Hi, I am trying to log the three losses to the wandb, however, it is showing a chart for the iteration loss and not for the validation and training loss. I really appreciate any help you can provide.
Hi @ankurb125! I looked over your logs for one of your runs here, and I do not see any: print(f'Epoch: {epoch} Validation Loss: {val_loss:.3f}') printed which is supposed to get printed right before you wandb log validation loss.
I also do see that you run is marked as crashed, could you please confirm that your run doesn’t crash before you start logging the validation loss?
I think i see what is happening here, when you are logging: wandb.log({'Iteration Loss': loss.item()}, step=epoch * len(train_dataloader) + i)
and then try logging: wandb.log({'Validation Loss': val_loss}, step=epoch)
and wandb.log({' Training Loss': average_loss}, step=epoch)
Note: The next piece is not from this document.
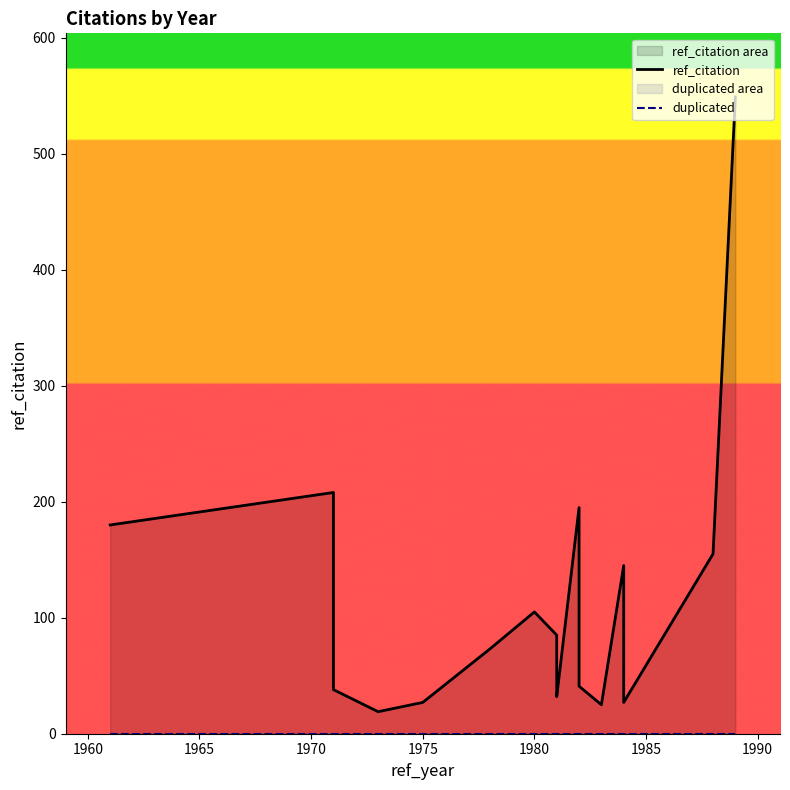

What are all the series names shown in the legend?

ref_citation, duplicated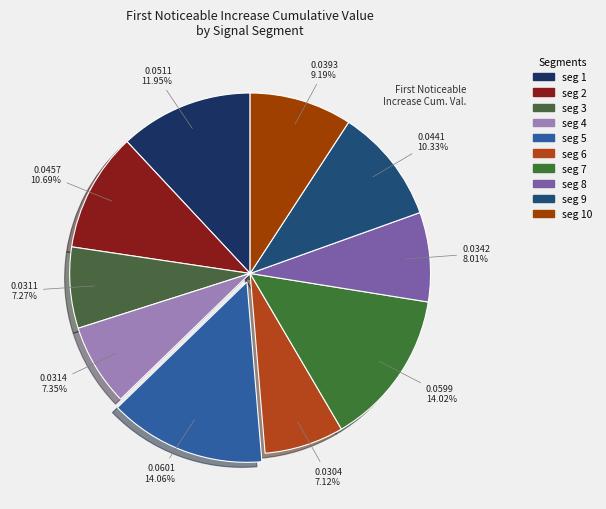

Count the number of slices in the pie.

10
The first value of your step you are trying to log epoch * len(train_dataloader) + i, is larger than the values you are trying to log after that, because of it other values are completely ignored.
What I mean by that is that wandb can only log values at a consistently increasing step, the step cannot go back and forth.
For example you are able to log values at step =1, 2, 3, 4, 5, or =2,4,6,8,10. But in your case above, you first try logging for a large step: step=epoch * len(train_dataloader) + i and then try logging step=epoch which is decreasing and getting smaller in between those calls and therefore is being ignored. Because of that, your second iteration of step in wandb.log({'Iteration Loss': loss.item()}, step=epoch * len(train_dataloader) + i) is again going to be larger than where you have a simple step=epoch, and therefore it will get ignored again and will only record 'Iteration Loss'
Hi @ankurb125! No worries at all, I will close this ticket for tracking purposes on our side, but once you get the resources to test it out please feel free to start a new thread and refer to this one if you are still seeing this concern on your side!